Bueno.. la cosa es asi.. estoy fabricando unos circuitos erradicadores de roedores, los cuales me estan dando buen resultado (frecuenca variable entre 22 y 60khz) y quiero reducir las medidas.. tenia ganas de implementar un tweeter de los que se ve en la foto adjunta.. pero desarmarlo y sacarle la membrana que tiene adentro y pegar la membrana dentro de la caja del aparatito, con un agujero para que salga el sonido..
Ya probe desarmando los tweeters, y conecte la membrana sola, y con señal de audio (que puedo escuchar yo) suena mucho menos...
Alguien sabe si a estas frecuencias sonara bien?? sirve para algo la flor esa que trae el tweeter adelante? o es solo adorno? porque tambien existen esos tweeters redonditos para auto y no traen nada adelante..
Bueno,acepto ayudas y sugerencias.. saludoss y gracias


----------



## DOSMETROS (Abr 7, 2010)

Eso es una bocina exponencial de resonancia, más precisamente una reentrante.

Si la sacás suena 10 veces menos, sugerencia: los tweeters redonditos más chicos para automovil.

saludos

Saludos


----------



## yoelmauri (Abr 8, 2010)

Muchas Gracias de nuevo dosmetros! actualmente estoy usando ese tipo de tweeter, lo que me intriga es que usaran en otros erradicadores que vi por internet, como los de las fotos adjuntas.. supuse que hacian lo de desarmar el tweeter.

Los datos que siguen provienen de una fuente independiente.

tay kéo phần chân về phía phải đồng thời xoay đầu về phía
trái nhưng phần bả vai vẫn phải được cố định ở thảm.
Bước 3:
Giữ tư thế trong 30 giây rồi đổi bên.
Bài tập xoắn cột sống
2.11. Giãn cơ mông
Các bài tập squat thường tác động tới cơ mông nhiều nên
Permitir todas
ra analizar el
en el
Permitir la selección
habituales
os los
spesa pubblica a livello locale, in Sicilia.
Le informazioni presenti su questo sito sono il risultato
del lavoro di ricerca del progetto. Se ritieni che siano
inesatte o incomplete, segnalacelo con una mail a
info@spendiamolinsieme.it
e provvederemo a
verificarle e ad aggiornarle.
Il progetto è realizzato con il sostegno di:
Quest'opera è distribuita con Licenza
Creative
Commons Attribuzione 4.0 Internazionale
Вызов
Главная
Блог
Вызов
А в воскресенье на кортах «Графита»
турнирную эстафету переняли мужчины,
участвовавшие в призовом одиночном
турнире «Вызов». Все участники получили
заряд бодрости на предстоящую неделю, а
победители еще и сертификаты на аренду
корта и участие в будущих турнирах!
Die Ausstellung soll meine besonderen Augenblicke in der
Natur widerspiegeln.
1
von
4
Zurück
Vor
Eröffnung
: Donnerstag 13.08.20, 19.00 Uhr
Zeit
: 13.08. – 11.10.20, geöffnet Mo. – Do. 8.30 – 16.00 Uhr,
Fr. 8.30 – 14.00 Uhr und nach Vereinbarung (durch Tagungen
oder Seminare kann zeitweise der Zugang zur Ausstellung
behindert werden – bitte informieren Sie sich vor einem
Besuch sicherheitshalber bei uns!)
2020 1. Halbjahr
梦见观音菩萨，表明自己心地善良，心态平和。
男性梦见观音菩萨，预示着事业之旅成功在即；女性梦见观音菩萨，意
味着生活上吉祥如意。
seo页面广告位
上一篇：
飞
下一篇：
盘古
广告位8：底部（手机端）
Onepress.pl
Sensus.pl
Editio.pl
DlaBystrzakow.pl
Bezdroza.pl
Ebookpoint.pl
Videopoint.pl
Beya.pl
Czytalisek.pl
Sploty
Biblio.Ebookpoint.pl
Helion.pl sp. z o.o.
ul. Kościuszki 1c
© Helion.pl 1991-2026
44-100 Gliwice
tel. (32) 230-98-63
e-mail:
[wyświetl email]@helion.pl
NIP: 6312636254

Y otra duda que tengo, es sobre los tweeter redonditos.. esos no tienen bocina.. y funcionan igual.. trabajan distinto??
Gracias y saludosss


----------



## DOSMETROS (Abr 8, 2010)

Creo que ambos son piezoeléctricos, podrias probar los parlantitos de 2' de cono plástico.

Saludos !


----------